Likewise suppose we extend the nth roots where the coefficients are becoming smaller at a rate of n!. There will be some type of circle forming where the angle between the roots becomes smaller at a very predictable (geometric) rate. So even though ex has infinite roots, all located @ infinity. That doesn't mean that we cannot analyze and differentiate them from one another.

4. Nov 27, 2011

### Sina

well I have never seen such an extension but these are not really the topics I am concentrating on so I will not make a certain statement about that :)

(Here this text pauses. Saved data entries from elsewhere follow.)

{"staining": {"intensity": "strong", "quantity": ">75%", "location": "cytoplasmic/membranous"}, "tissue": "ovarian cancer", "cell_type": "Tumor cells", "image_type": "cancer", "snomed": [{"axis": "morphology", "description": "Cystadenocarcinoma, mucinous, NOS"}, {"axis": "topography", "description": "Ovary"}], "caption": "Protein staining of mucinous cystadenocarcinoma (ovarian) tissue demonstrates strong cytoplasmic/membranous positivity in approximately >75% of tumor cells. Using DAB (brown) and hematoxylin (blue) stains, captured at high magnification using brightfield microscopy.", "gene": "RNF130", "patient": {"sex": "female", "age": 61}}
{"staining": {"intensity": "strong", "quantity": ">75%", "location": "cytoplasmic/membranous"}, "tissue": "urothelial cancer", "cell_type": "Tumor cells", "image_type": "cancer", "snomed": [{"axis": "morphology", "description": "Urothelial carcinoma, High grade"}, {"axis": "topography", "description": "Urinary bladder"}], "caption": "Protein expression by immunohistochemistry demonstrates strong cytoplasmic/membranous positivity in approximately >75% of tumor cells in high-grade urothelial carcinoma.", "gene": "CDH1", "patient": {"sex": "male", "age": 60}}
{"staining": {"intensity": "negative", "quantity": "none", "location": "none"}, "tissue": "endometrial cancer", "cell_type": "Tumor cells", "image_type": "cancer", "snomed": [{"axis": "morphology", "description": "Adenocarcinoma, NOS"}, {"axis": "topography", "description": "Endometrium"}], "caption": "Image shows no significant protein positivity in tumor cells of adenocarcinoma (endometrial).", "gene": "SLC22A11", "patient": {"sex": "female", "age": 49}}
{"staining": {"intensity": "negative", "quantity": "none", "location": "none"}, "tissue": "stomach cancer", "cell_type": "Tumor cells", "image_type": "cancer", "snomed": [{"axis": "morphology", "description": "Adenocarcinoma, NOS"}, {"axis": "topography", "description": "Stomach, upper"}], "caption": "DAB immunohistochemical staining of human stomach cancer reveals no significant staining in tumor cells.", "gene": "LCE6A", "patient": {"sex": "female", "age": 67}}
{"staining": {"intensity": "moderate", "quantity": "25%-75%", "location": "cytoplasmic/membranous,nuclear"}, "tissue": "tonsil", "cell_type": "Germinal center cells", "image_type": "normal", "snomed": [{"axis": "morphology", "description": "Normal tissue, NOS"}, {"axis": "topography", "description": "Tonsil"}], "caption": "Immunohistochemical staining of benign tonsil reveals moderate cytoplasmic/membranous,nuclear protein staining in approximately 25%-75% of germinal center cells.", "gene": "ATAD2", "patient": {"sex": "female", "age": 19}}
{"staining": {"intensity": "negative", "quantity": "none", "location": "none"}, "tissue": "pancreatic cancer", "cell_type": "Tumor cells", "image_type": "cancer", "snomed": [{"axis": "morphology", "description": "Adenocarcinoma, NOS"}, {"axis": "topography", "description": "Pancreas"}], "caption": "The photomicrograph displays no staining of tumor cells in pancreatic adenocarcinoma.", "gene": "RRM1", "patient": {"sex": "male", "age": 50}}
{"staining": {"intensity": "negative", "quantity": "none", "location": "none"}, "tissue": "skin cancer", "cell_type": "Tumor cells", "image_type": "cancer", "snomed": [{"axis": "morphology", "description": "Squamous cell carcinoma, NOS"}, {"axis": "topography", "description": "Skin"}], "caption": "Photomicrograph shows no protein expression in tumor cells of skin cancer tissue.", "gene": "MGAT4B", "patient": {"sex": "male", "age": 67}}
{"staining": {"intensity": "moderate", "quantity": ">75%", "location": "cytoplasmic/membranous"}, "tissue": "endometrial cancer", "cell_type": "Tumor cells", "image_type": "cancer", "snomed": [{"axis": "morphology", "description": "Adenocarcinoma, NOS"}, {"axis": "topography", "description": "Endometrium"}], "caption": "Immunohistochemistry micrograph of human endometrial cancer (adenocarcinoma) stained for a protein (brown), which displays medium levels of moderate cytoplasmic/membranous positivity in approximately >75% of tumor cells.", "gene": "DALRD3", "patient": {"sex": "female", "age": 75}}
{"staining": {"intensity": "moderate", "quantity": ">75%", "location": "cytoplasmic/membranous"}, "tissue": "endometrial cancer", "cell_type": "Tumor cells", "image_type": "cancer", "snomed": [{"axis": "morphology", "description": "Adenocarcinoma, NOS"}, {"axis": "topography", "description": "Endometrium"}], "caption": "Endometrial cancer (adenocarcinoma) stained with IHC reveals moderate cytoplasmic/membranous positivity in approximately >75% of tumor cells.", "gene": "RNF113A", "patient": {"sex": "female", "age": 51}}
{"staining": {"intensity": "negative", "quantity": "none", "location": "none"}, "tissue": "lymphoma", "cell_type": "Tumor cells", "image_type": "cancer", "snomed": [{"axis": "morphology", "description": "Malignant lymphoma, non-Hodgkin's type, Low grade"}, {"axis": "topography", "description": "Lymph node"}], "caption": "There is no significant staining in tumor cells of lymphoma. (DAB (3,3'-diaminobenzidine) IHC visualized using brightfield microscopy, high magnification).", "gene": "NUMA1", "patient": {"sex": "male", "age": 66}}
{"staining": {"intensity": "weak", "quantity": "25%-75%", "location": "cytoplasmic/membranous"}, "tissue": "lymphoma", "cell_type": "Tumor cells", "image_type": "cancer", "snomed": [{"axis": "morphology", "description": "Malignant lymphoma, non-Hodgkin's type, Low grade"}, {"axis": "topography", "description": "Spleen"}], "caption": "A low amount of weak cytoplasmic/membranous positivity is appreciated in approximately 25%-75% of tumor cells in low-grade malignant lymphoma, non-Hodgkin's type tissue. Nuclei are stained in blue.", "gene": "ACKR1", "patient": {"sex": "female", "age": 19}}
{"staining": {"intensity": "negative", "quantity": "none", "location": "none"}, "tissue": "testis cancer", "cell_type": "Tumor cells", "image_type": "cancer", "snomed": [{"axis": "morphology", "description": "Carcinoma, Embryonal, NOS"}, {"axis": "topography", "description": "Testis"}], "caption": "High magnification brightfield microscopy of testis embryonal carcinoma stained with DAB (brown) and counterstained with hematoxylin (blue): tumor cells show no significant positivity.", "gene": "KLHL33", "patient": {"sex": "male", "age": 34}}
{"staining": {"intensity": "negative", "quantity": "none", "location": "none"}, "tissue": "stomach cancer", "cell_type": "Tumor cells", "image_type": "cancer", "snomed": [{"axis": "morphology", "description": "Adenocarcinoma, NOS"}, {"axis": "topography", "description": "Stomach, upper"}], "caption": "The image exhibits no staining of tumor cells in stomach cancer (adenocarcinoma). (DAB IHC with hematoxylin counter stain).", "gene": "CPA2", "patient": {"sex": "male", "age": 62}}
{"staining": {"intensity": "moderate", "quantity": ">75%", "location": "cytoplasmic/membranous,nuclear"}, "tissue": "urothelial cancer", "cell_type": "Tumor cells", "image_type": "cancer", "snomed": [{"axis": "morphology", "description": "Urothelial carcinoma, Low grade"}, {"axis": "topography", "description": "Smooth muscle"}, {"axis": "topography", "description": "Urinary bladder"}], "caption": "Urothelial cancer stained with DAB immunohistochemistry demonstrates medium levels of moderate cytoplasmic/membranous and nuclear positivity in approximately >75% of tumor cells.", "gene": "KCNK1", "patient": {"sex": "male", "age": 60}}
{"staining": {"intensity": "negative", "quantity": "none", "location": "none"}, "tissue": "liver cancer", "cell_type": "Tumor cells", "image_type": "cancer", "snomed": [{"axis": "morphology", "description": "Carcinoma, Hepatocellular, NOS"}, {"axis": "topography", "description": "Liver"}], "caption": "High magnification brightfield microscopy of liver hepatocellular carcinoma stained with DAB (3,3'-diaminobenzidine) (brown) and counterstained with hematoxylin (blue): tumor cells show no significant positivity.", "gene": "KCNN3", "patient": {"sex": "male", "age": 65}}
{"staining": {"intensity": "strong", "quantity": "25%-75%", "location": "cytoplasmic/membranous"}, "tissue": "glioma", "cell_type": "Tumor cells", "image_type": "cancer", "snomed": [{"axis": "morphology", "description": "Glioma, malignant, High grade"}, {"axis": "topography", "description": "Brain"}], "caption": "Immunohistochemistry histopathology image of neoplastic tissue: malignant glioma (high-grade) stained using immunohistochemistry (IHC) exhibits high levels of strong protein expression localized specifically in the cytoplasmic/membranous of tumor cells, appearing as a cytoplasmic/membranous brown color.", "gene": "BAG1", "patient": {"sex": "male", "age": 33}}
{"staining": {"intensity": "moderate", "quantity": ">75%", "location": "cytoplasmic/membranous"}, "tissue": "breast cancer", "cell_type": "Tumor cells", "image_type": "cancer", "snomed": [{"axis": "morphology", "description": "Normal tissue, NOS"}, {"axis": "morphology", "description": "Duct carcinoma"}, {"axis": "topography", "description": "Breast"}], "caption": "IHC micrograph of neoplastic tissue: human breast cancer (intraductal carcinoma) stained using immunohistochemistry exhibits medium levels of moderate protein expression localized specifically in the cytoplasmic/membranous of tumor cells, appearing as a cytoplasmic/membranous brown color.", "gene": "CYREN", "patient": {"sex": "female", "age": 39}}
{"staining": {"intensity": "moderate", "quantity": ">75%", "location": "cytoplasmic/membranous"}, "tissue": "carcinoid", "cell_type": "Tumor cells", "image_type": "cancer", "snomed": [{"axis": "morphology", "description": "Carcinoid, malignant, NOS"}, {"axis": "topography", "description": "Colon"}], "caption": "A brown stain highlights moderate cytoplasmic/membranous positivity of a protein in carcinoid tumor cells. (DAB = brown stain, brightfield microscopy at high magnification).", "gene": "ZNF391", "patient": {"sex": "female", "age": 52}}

Also I do not see how you connected together "a polynomial with infinite order" with a polynomial with infinitely large coefficients

5. Nov 27, 2011

### Sina

In any case if x is a complex number given as a+ib then you can write ex as eacos(b) + ieasin(b). Now trying to solve ex = c +id is the same thing as eacos(b) = c and easin(b) = d. Then one method to solve this is look at the graph of z = exsin(y) and try to determine if it intersects the line z=d (and same for the other component too). In this case since your function has a sine term indeed for certain values of z it is possible to get infinite roots as it seems.

6. Nov 27, 2011

### Mute

By this logic, one might expect

$$e^z = 0$$

to have infinitely many solutions. In fact, it has none. ($z = -\infty$ doesn't really count, but even if it did, that would just be one solution, and $1 \ll \infty$).

7. Nov 28, 2011

### jackmell

That's a reflection of Picard's theorems: a non-constant entire function that's not a polynomial reaches all values with at most one exception, infinitely often. In the case of e^z, that exception is zero.

8. Nov 28, 2011

### HallsofIvy

Staff Emeritus
In complex analysis, the exponential functions and the trig functions, sine and cosine, pretty much become the same function: $e^{a+ bi}= e^a(cos(b)+ i sin(b))$ and, of course, the trig functions have an infinite number of solutions (or none).